### PROBLEM REQUIREMENTS
Locate each line in the records containing "венерина". Copy it.

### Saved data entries
"""

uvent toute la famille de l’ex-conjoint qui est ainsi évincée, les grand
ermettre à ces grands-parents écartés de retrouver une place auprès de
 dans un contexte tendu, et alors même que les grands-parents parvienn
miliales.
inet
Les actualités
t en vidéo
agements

"""
"""

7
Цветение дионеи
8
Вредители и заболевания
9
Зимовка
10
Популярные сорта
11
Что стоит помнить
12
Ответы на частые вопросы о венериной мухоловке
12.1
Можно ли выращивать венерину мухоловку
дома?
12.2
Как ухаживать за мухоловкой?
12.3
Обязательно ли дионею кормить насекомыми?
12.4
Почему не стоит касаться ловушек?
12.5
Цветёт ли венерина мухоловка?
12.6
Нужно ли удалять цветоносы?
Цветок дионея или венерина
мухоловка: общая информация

"""
"""

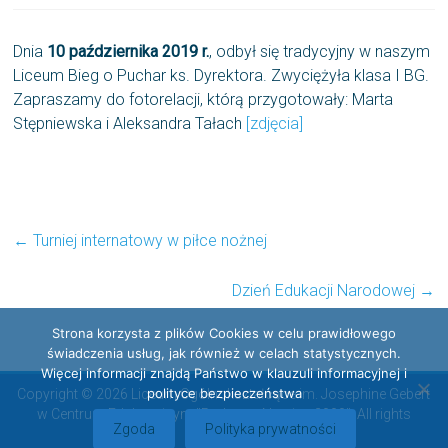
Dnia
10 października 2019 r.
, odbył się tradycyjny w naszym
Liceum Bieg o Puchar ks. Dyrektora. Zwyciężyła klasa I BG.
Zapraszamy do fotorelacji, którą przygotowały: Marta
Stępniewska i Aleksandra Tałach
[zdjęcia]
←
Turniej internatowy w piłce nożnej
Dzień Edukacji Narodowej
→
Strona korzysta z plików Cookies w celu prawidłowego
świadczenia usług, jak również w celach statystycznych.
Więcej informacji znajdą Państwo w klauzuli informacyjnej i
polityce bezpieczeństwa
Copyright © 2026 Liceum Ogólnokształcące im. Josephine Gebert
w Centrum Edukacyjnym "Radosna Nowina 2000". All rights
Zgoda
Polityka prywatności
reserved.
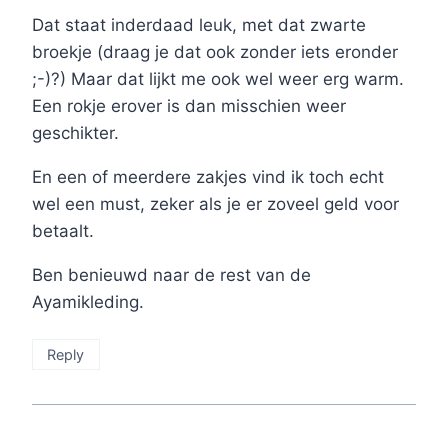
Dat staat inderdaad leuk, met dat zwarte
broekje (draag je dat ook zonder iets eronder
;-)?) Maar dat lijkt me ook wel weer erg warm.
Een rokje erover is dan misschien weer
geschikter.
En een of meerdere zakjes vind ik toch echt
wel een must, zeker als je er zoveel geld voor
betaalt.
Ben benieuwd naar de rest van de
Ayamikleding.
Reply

"""

### TASK SOLUTION
Цветёт ли венерина мухоловка?
Цветок дионея или венерина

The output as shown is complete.